(Saved entries)
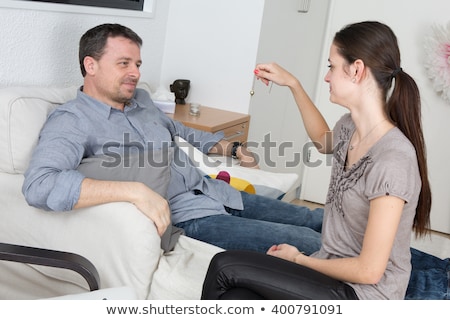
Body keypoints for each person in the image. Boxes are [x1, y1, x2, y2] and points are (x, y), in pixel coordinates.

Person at [22, 23, 324, 255]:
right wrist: (135, 191)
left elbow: (179, 131)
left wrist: (233, 148)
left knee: (317, 219)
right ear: (90, 65)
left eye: (137, 64)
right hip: (188, 219)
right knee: (310, 241)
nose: (135, 73)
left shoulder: (141, 101)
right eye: (123, 63)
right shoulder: (72, 120)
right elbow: (39, 185)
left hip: (213, 190)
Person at [201, 21, 432, 300]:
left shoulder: (393, 159)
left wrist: (298, 260)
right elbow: (323, 140)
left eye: (332, 66)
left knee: (224, 266)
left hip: (364, 295)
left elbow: (370, 271)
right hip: (330, 272)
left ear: (356, 70)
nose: (326, 77)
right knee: (236, 297)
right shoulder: (350, 127)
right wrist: (293, 84)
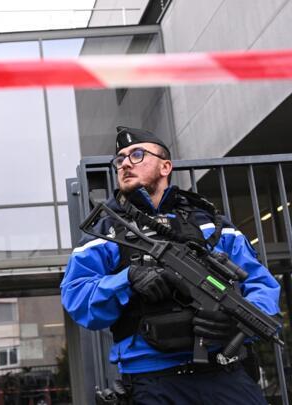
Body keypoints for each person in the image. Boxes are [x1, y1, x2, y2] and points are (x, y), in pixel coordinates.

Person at [60, 127, 281, 404]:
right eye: (120, 159)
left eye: (137, 155)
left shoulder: (212, 224)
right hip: (151, 380)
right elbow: (77, 298)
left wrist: (233, 323)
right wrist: (128, 279)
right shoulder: (106, 232)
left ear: (166, 166)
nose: (126, 163)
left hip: (224, 373)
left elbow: (261, 285)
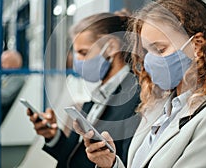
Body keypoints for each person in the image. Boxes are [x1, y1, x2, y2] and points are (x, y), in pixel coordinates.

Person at [79, 0, 206, 168]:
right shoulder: (157, 107)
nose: (149, 61)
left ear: (197, 45)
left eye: (159, 50)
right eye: (146, 52)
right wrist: (111, 164)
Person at [27, 13, 141, 168]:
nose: (78, 61)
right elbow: (76, 158)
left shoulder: (135, 100)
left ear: (112, 47)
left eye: (84, 52)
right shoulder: (99, 96)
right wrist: (52, 136)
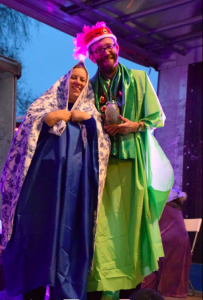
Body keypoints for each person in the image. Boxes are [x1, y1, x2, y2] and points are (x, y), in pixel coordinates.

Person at [74, 22, 174, 300]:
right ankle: (101, 288)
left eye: (109, 46)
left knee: (130, 230)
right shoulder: (89, 88)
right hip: (101, 171)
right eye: (99, 49)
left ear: (116, 48)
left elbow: (158, 118)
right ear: (92, 56)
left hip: (133, 168)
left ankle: (131, 289)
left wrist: (136, 125)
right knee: (102, 231)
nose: (106, 52)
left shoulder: (141, 79)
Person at [0, 63, 111, 300]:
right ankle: (33, 291)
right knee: (37, 235)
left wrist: (90, 123)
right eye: (74, 78)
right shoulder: (43, 106)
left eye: (83, 79)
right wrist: (47, 119)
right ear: (64, 80)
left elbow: (102, 149)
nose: (78, 82)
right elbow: (23, 141)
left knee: (68, 240)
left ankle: (66, 293)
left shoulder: (91, 113)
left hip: (75, 192)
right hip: (40, 190)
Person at [142, 188, 191, 298]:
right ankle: (172, 289)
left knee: (148, 247)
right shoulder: (177, 210)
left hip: (162, 240)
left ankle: (147, 287)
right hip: (181, 241)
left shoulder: (158, 203)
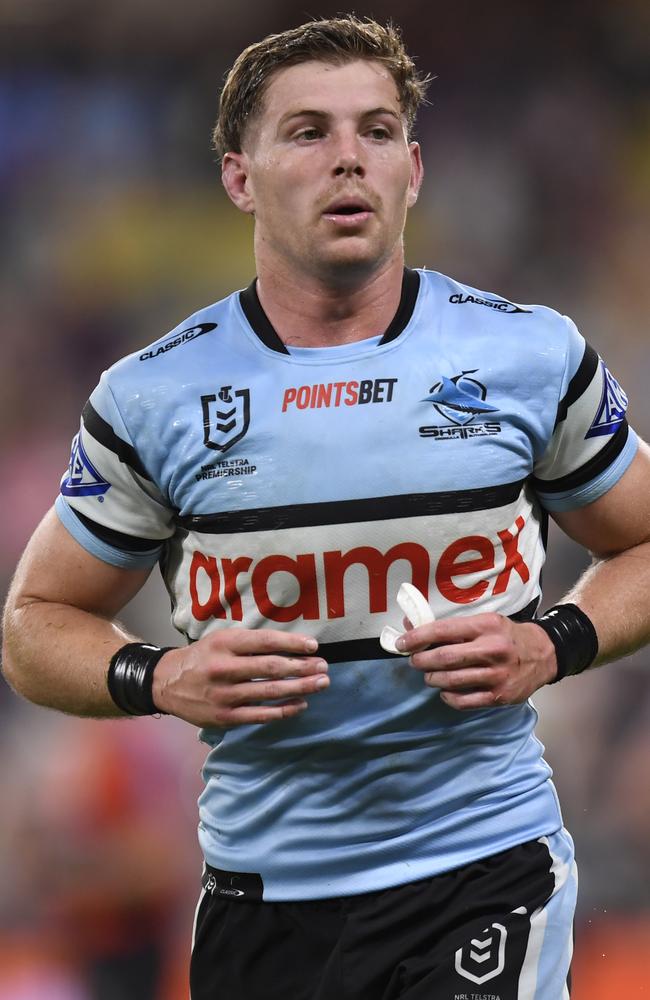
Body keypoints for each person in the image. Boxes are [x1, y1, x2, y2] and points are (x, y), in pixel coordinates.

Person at [3, 15, 650, 1000]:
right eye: (308, 131)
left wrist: (551, 641)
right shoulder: (154, 397)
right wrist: (162, 675)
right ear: (238, 176)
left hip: (479, 867)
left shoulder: (527, 357)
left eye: (377, 131)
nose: (348, 158)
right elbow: (32, 626)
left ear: (413, 168)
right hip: (260, 900)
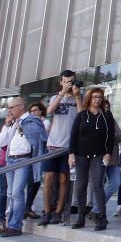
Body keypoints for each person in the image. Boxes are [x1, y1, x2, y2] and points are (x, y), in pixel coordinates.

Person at [0, 96, 47, 238]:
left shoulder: (31, 120)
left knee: (17, 193)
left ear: (21, 107)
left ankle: (15, 226)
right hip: (10, 160)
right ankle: (10, 223)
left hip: (24, 160)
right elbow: (1, 143)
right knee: (11, 193)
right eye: (9, 108)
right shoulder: (14, 122)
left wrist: (22, 127)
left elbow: (38, 138)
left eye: (12, 107)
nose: (9, 110)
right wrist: (7, 125)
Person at [68, 87, 116, 230]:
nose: (97, 99)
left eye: (100, 97)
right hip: (82, 154)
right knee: (81, 185)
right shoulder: (82, 115)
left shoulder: (106, 116)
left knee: (97, 185)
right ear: (89, 98)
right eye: (95, 97)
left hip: (99, 155)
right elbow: (73, 135)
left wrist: (108, 153)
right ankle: (81, 216)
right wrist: (71, 154)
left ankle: (102, 217)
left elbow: (110, 137)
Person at [39, 70, 82, 226]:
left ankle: (58, 211)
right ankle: (46, 211)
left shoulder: (78, 97)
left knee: (64, 179)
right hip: (53, 143)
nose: (69, 84)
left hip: (68, 146)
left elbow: (82, 115)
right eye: (66, 81)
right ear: (61, 82)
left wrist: (76, 96)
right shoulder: (55, 97)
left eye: (71, 81)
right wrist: (62, 94)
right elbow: (49, 111)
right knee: (49, 178)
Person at [23, 103, 48, 218]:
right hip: (28, 155)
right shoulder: (28, 122)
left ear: (41, 111)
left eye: (35, 110)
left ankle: (28, 207)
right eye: (31, 111)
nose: (33, 113)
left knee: (35, 182)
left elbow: (44, 137)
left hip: (39, 155)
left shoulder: (45, 122)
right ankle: (26, 208)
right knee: (30, 182)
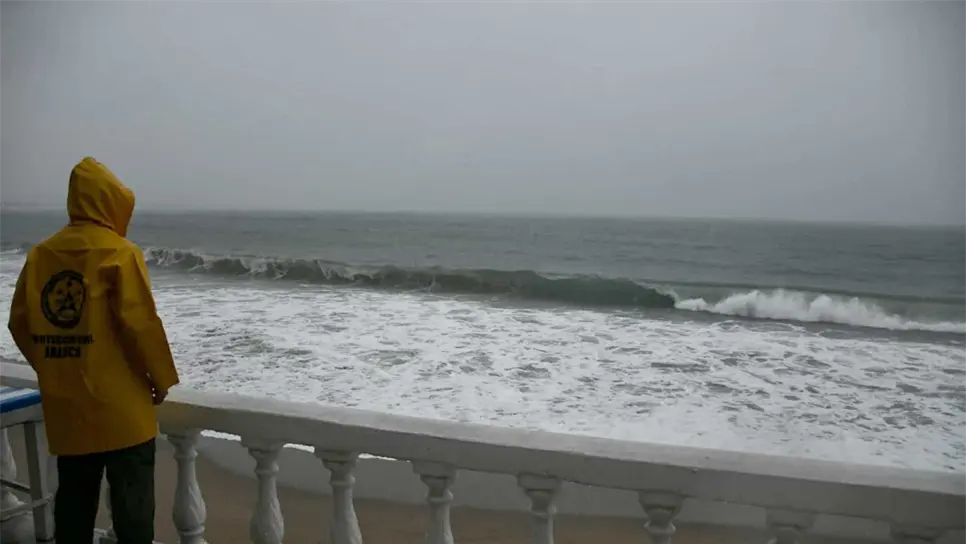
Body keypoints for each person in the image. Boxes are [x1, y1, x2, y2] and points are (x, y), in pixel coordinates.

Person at [7, 157, 180, 544]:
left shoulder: (40, 255)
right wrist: (162, 379)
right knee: (133, 510)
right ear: (109, 203)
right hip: (123, 413)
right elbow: (141, 324)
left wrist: (54, 365)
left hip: (69, 407)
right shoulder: (120, 252)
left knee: (73, 509)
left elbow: (19, 322)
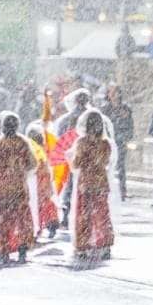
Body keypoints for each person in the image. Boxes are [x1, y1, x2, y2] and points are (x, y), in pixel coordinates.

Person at [0, 112, 38, 263]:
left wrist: (4, 166)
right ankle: (22, 247)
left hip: (2, 186)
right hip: (19, 186)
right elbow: (33, 164)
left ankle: (5, 248)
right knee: (22, 218)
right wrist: (18, 167)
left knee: (3, 219)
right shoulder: (23, 142)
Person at [67, 109, 116, 261]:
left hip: (86, 183)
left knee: (84, 215)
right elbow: (107, 162)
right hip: (101, 182)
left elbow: (77, 163)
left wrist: (71, 157)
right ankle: (105, 244)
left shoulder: (82, 142)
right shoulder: (106, 143)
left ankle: (83, 246)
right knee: (102, 214)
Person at [55, 88, 92, 228]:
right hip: (89, 158)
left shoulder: (66, 119)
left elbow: (60, 138)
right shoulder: (93, 117)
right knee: (86, 188)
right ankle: (86, 216)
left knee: (69, 186)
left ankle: (66, 214)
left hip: (71, 157)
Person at [26, 123, 60, 239]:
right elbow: (47, 170)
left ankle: (38, 227)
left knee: (36, 206)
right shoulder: (42, 151)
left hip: (34, 181)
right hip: (43, 181)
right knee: (47, 203)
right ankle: (52, 222)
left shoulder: (29, 149)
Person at [102, 85, 134, 201]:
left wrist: (126, 137)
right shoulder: (105, 109)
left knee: (121, 167)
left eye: (116, 93)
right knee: (106, 166)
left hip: (120, 141)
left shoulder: (125, 108)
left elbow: (130, 125)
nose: (115, 95)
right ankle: (106, 189)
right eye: (112, 93)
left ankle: (122, 191)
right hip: (108, 142)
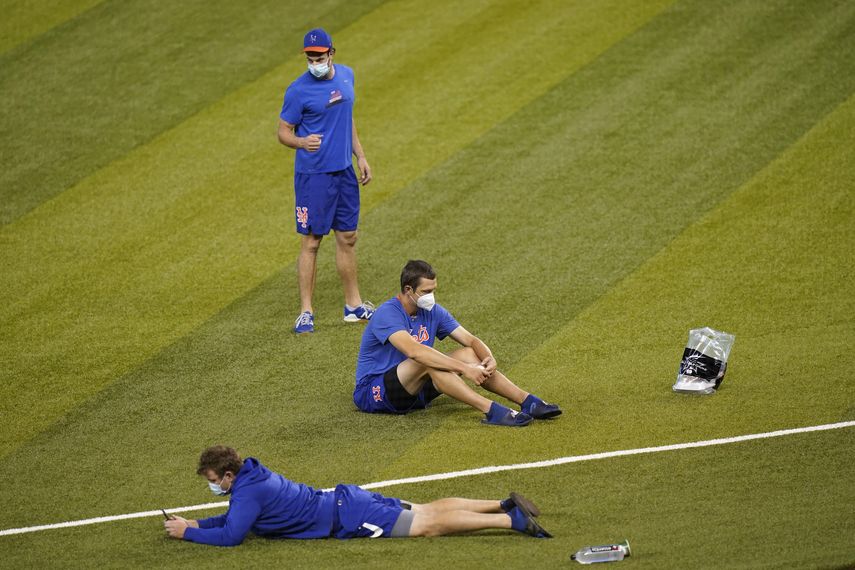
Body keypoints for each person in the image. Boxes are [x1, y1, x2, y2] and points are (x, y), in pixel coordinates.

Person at [164, 446, 552, 545]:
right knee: (427, 509)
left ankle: (509, 519)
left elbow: (233, 536)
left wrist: (189, 533)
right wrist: (199, 522)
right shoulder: (252, 478)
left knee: (428, 526)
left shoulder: (247, 491)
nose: (213, 485)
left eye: (214, 479)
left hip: (349, 517)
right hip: (346, 499)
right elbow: (234, 520)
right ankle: (501, 504)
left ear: (228, 475)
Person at [353, 260, 562, 427]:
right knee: (428, 359)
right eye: (426, 292)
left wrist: (488, 358)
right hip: (375, 392)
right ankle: (491, 410)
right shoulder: (387, 313)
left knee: (470, 353)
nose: (431, 297)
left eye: (433, 290)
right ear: (408, 289)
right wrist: (465, 370)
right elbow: (414, 352)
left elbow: (470, 339)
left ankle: (527, 401)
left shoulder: (432, 311)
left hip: (416, 391)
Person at [277, 28, 375, 334]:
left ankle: (353, 306)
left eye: (318, 56)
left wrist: (360, 155)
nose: (314, 61)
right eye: (309, 56)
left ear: (331, 53)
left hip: (343, 171)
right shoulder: (297, 90)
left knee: (348, 238)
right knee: (312, 242)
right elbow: (283, 131)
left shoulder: (347, 75)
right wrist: (301, 142)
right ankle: (306, 312)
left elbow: (347, 118)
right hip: (313, 176)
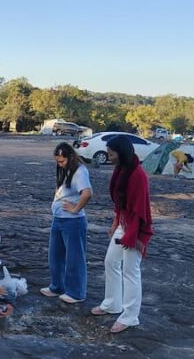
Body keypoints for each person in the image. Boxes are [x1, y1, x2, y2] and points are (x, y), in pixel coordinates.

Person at [92, 135, 153, 333]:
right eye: (108, 153)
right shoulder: (121, 170)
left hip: (137, 227)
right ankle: (112, 304)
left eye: (112, 154)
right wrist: (116, 222)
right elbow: (120, 202)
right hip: (125, 222)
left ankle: (130, 317)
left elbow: (140, 210)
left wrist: (131, 236)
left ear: (122, 153)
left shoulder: (138, 175)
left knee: (130, 271)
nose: (109, 157)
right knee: (111, 262)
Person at [41, 143, 93, 304]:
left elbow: (87, 193)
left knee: (74, 257)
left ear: (70, 157)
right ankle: (58, 286)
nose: (60, 164)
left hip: (73, 221)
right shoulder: (66, 170)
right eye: (57, 161)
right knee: (55, 255)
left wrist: (75, 209)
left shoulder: (80, 171)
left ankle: (76, 292)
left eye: (62, 161)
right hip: (59, 219)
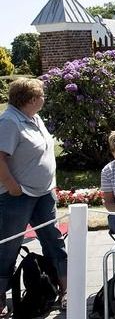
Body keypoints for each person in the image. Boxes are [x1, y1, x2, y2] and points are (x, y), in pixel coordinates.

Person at [0, 78, 68, 314]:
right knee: (9, 246)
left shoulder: (34, 117)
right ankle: (0, 297)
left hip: (43, 193)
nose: (44, 99)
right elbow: (0, 157)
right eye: (41, 95)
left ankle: (65, 289)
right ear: (29, 100)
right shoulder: (9, 121)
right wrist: (12, 186)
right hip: (18, 196)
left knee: (53, 240)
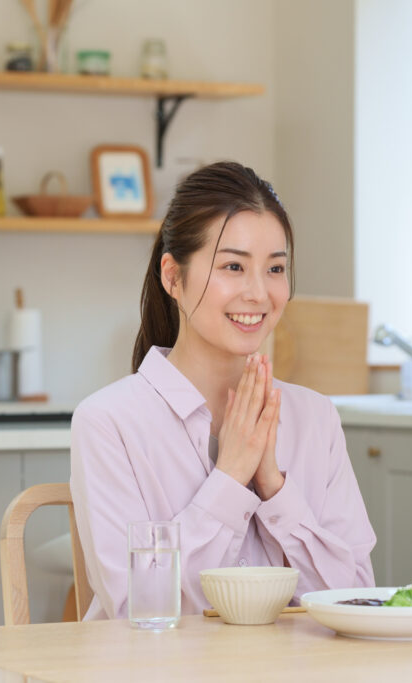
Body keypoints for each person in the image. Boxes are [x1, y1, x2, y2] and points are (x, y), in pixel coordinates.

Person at [70, 161, 376, 620]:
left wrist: (275, 489)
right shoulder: (109, 422)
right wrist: (230, 478)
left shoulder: (316, 417)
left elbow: (357, 601)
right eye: (234, 266)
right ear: (172, 277)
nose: (259, 293)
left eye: (275, 268)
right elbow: (138, 611)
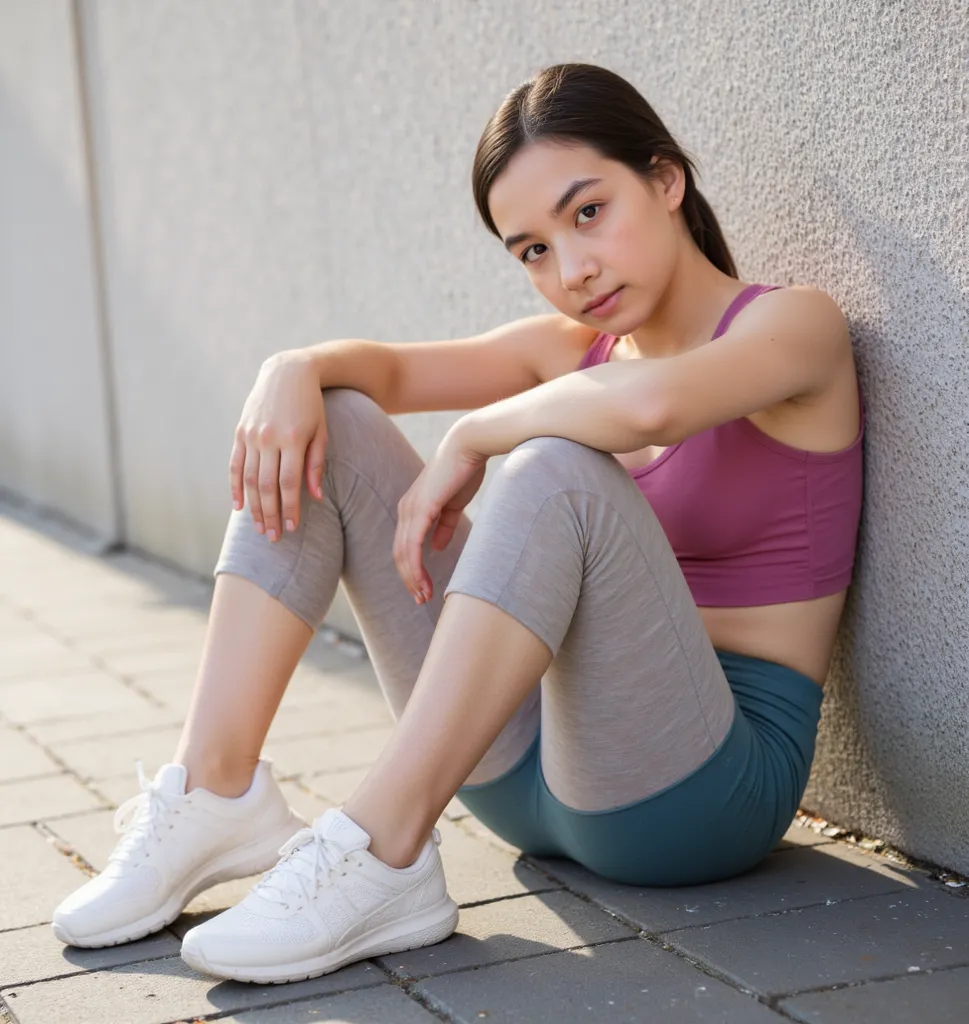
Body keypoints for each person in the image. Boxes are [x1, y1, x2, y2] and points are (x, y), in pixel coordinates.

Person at [51, 62, 864, 985]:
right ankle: (213, 790)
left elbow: (649, 410)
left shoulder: (794, 328)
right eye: (532, 250)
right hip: (521, 778)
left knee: (554, 463)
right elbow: (383, 377)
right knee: (343, 422)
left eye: (588, 212)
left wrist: (477, 435)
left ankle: (381, 845)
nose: (572, 269)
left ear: (665, 180)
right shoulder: (572, 351)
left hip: (697, 794)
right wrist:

### Exercise brief
Above are entries with pictures among them. Write out exactly the lines from the one containing "right hip: (313, 176)" through the one containing "right elbow: (0, 157)", ends included, and leave those pictures out.

### Task result
right hip: (313, 176)
Body keypoints for each person in the image. Boxes are [x1, y1, x2, y2] and points are (x, y), in pixel coordinates.

Person at [92, 135, 153, 333]:
right eye: (108, 153)
right shoulder: (121, 170)
left hip: (137, 227)
right ankle: (112, 304)
left eye: (112, 154)
right wrist: (116, 222)
right elbow: (120, 202)
right hip: (125, 222)
left ankle: (130, 317)
left elbow: (140, 210)
left wrist: (131, 236)
left ear: (122, 153)
left shoulder: (138, 175)
left knee: (130, 271)
nose: (109, 157)
right knee: (111, 262)
Person at [41, 143, 93, 304]:
left elbow: (87, 193)
left knee: (74, 257)
left ear: (70, 157)
right ankle: (58, 286)
nose: (60, 164)
left hip: (73, 221)
right shoulder: (66, 170)
right eye: (57, 161)
right knee: (55, 255)
left wrist: (75, 209)
left shoulder: (80, 171)
left ankle: (76, 292)
left eye: (62, 161)
right hip: (59, 219)
Body keypoints for each person in the image. Boxes are [x1, y1, x2, y2] and points are (x, y), in pixel coordinates.

Person at [0, 78, 68, 314]:
right knee: (9, 246)
left shoulder: (34, 117)
right ankle: (0, 297)
left hip: (43, 193)
nose: (44, 99)
right elbow: (0, 157)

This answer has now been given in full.